Suatu hari aku nonton film di bioskop. Film yang dari sinopsis, dan thrilernya sih bagus. Maka hari itu aku pun duduk manis di studio yang menayangkan film action X yang katanya keren. Padahal untuk biaya tiket yang bisa buat beli beras 3kg, kadang aku perlu pikir-pikir lagi. Tapi entah kenapa, saat itu tanpa pikir panjang aku langsung membelinya. Pokoknya kata orang sih bagus. 

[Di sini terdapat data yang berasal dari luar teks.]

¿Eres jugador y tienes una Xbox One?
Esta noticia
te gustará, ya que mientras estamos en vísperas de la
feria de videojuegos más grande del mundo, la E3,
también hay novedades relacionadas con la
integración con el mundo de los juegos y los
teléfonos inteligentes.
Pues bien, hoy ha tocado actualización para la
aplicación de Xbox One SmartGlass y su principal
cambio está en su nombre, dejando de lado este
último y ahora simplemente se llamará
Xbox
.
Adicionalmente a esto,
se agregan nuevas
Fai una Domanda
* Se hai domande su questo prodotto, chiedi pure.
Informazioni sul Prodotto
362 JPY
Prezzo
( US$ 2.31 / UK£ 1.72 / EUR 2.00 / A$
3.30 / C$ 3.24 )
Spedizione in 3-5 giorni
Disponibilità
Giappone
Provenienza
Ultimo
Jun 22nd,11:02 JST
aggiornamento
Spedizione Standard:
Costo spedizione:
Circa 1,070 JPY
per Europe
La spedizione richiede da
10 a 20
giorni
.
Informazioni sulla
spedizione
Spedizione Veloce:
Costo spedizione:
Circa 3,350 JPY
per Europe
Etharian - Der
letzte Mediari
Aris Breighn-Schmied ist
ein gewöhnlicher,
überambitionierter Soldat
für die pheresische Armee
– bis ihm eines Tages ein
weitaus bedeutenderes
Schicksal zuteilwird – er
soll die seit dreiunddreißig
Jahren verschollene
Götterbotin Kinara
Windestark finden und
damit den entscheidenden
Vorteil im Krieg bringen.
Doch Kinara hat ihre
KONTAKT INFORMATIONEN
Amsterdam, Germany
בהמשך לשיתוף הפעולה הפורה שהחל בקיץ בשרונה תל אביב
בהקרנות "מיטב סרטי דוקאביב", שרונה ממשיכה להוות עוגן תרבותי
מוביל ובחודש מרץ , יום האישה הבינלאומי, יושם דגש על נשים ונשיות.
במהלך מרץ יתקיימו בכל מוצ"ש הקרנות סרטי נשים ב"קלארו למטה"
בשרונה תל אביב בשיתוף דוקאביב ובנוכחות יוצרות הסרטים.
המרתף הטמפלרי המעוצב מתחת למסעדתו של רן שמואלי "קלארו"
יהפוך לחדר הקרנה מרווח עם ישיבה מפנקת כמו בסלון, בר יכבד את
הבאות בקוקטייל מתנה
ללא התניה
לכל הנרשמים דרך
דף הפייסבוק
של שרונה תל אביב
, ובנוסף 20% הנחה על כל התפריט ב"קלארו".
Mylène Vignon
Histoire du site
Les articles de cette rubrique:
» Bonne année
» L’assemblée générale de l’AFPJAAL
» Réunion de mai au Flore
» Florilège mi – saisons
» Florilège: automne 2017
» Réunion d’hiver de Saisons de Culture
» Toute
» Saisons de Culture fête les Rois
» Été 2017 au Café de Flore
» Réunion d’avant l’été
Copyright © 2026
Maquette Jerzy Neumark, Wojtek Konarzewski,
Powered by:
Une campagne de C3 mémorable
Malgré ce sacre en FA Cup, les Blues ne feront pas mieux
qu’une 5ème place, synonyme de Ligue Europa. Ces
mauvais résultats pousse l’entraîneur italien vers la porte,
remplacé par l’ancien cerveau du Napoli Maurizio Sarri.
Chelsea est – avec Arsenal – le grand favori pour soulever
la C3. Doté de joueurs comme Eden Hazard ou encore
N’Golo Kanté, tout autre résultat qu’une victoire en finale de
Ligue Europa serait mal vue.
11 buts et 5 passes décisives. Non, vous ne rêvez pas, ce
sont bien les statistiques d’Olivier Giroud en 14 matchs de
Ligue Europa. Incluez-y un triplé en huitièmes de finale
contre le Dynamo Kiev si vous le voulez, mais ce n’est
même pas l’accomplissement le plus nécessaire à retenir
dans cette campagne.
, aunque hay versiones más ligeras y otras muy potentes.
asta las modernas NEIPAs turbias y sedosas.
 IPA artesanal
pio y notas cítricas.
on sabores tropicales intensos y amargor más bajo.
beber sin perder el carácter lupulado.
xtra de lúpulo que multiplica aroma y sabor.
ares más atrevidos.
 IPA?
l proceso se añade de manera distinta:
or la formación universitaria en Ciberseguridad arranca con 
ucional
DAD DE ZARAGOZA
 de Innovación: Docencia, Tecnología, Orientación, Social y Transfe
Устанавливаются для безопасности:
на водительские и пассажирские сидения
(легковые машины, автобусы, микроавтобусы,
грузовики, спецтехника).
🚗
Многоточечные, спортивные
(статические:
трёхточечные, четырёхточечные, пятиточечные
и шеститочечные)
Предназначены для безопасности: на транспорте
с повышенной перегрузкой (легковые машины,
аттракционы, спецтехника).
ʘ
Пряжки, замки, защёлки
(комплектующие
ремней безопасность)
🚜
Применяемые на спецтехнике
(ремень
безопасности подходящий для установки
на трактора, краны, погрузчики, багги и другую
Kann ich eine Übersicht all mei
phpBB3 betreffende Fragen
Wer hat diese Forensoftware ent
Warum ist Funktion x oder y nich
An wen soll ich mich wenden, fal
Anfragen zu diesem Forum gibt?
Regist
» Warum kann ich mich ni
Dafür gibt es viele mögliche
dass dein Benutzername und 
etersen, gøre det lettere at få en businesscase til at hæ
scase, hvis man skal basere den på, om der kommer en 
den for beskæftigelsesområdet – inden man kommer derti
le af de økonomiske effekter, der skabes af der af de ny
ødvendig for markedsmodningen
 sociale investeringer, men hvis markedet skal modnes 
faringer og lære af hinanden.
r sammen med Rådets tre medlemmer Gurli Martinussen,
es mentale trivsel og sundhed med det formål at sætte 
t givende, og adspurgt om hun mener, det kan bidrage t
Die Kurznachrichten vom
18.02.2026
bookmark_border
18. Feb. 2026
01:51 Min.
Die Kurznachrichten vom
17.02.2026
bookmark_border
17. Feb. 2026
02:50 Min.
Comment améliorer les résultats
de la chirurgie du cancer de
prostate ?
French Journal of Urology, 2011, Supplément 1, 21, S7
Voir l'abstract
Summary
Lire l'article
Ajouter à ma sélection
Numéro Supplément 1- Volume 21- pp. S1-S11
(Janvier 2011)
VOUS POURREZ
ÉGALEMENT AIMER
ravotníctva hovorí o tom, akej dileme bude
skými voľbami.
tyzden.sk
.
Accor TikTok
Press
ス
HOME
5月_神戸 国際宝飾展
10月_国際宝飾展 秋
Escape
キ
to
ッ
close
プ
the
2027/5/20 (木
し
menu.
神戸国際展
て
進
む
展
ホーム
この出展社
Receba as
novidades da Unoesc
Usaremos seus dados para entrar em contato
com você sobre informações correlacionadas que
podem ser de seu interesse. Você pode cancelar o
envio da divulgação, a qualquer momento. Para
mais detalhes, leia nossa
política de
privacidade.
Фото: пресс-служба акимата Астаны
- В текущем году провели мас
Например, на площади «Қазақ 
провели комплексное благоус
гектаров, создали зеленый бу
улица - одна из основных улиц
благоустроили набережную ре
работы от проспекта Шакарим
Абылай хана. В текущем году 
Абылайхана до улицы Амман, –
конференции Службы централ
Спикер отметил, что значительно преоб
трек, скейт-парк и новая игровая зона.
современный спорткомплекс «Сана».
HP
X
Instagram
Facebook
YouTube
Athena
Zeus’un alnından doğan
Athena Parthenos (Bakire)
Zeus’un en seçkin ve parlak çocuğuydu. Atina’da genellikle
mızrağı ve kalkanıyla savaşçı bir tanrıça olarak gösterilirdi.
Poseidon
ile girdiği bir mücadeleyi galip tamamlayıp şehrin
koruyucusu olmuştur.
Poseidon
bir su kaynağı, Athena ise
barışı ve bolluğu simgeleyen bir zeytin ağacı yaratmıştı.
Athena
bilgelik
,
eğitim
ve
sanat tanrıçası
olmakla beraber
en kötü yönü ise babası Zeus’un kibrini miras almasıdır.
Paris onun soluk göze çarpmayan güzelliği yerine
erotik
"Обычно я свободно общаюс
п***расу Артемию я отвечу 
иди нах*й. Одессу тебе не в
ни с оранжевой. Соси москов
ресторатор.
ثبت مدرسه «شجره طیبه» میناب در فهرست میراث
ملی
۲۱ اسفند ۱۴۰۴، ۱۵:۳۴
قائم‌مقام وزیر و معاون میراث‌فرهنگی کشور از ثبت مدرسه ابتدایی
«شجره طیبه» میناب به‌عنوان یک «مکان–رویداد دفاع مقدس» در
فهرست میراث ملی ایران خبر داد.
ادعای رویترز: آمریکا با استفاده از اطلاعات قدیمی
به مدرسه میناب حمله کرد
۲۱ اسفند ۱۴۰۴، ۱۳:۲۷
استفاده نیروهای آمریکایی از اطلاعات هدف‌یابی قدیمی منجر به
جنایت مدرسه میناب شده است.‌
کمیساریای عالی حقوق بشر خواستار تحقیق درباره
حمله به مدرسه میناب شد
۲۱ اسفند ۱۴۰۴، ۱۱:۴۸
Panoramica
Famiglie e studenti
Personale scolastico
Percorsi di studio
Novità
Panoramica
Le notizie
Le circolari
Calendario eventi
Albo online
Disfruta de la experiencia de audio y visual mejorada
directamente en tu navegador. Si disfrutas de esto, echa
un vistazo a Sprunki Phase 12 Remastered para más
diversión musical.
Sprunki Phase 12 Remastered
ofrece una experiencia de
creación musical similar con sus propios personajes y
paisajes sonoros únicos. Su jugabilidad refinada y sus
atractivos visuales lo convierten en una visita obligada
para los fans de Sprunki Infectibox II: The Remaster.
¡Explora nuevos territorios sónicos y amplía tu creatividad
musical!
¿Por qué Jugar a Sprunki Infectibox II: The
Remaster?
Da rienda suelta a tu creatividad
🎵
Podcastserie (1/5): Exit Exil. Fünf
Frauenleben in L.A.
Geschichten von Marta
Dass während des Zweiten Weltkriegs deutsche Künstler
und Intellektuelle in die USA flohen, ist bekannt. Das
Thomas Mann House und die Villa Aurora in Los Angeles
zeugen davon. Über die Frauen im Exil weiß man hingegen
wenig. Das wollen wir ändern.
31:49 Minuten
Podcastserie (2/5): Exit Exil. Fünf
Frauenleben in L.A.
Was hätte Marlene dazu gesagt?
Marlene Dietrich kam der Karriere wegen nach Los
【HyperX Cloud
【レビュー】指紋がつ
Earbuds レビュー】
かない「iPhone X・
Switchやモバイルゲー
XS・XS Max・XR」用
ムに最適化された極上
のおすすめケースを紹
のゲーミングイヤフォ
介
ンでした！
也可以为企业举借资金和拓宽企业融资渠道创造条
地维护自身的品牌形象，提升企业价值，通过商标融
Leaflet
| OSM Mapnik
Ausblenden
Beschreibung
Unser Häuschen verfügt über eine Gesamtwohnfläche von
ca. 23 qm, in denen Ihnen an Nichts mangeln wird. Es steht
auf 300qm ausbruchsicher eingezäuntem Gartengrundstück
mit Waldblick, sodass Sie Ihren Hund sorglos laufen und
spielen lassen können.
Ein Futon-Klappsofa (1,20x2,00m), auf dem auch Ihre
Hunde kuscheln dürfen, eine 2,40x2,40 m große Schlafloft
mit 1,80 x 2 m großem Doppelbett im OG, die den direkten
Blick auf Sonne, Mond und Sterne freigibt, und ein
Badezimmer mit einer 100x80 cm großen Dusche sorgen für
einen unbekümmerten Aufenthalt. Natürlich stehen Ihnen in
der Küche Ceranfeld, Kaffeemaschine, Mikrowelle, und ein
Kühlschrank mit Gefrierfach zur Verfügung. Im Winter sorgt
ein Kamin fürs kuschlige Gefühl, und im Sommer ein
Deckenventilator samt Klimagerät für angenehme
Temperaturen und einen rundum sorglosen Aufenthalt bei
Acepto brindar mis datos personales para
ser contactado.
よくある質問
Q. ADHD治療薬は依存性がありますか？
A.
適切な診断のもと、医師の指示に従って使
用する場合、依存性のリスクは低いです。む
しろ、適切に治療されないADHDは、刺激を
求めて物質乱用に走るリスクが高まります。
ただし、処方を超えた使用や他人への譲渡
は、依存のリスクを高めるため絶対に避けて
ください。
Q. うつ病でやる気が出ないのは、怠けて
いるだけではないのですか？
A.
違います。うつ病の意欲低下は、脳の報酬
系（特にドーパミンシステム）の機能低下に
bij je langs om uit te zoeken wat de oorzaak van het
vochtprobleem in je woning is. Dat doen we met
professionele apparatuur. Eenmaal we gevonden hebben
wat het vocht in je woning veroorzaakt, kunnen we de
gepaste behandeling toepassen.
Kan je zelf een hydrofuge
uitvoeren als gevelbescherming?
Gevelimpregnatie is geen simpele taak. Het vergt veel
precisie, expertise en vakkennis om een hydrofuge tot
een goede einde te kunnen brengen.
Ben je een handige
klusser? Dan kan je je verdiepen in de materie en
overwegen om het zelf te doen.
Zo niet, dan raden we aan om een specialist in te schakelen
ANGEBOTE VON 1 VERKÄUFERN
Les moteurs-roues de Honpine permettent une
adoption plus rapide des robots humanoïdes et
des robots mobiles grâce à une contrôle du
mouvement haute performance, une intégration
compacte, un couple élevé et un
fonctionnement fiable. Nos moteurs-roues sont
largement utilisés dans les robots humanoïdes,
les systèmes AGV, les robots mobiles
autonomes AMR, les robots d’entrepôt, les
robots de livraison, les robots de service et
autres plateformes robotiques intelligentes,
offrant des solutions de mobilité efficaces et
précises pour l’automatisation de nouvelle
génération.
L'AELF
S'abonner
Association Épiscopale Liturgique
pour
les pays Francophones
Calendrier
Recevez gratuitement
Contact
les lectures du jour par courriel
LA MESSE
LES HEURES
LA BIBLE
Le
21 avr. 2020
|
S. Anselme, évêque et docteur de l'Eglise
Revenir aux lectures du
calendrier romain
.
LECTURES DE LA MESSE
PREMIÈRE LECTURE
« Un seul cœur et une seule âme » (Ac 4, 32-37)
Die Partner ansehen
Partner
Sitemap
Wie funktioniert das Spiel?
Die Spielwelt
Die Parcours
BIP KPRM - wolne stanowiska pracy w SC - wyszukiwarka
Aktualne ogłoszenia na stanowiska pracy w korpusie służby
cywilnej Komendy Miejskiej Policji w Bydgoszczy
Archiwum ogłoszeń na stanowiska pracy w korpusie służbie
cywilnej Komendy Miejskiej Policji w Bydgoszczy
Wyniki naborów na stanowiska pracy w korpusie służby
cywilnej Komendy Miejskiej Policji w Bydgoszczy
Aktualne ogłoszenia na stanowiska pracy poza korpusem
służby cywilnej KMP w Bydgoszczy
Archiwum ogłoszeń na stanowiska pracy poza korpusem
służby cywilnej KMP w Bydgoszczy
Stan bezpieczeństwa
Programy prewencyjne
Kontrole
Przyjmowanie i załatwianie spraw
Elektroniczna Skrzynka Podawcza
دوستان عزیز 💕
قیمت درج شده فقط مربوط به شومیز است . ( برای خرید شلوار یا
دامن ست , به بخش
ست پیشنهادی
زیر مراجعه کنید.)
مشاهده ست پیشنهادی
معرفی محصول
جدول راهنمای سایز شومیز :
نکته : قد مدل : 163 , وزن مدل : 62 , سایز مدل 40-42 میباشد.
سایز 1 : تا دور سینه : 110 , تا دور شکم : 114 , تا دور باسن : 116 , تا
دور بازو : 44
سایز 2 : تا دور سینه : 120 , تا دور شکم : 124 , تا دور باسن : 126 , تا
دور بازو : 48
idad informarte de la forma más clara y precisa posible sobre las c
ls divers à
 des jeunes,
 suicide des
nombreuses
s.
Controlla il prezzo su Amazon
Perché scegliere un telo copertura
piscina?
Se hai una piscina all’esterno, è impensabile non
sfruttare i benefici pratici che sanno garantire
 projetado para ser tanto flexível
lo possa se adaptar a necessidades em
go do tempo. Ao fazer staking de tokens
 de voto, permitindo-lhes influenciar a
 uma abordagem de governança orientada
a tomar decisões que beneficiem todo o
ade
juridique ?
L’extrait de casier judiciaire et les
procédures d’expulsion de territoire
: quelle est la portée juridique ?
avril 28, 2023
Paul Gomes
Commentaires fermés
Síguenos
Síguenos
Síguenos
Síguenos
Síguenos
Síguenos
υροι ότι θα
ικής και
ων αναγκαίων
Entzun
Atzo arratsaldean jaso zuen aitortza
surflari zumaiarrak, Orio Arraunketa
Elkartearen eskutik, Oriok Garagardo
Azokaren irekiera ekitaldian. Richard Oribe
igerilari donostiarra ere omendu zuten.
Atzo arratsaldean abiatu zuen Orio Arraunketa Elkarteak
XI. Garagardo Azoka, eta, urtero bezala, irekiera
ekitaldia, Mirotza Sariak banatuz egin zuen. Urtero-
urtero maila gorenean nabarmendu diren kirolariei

Sambil menikmati cokelat panas, jam pertama berlalu, lalu masuk jam kedua. Ah kusadari ternyata aku lebih banyak menutup mata daripada menikmati alur ceritanya. Ih ngeri banget. Aku sungguh tidak puas, karena meleset dari ekspektasiku. Film itu bagiku tidak bagus. Ini pendapatku yang tentunya sangat subyektif. Sebab barangkali pendapat orang lain cerita ini bagus. Atau bisa jadi sutradaranya memang sengaja membuat karya yang tidak cocok untuk kutonton. Ya, mungkin saja. Bukankah suka-suka dia? Orang bebas dong berkarya. Itulah kenapa dalam setiap penciptaan selalu ada dua opini; jelek dan bagus. Seperti pro dan kontra.

Tapi sialnya, ketidakpuasanku membuat kesadaran itu lenyap begitu saja. Padahal aku sering tidak setuju dengan orang yang mengatakan bahwa novel sastra itu jelek karena bikin mumet. Novel pop itu jelek karena kayak FTV. Novelnya si anu cuma bagus sampulnya doang. Ih, novel si ini yeyek banget. Ah macem-macemlah namanya nggak suka. Padahal ini hanya soal selera.Yap soal selera.

Dan sialnya rasa kecewaku saat itu menutupi mata bahwa setiap orang punya selera yang berbeda. Ketidakpuasanku terhadap film X membuatku jengkel setengah mati. Mungkin kejengkelanku bukan karena isi cerita yang tidak kusukai. Tapi soal lain. Aku terbayang uang tiket yang sudah telanjur melayang. Aku terbayang beras yang seharusnya terbeli untuk satu minggu. Kalau ini film gratis, mungkin aku tak perlu semarah ini. Ya coba deh bayangkan, aku harus membayar mahal untuk film yang tidak kusukai. Bagaimana tidak jengkel? Rasanya ingin sekali kudatangi loket karcis tersebut. Kuminta kembali uangku. Kumaki-maki pembuat thriler film itu yang (bagiku) dusta. Tapi apakah bijak? Ah, manusia yang marah mana bisa menilai diri sendiri bijak atau tidak. Pun demikian dengan aku waktu itu.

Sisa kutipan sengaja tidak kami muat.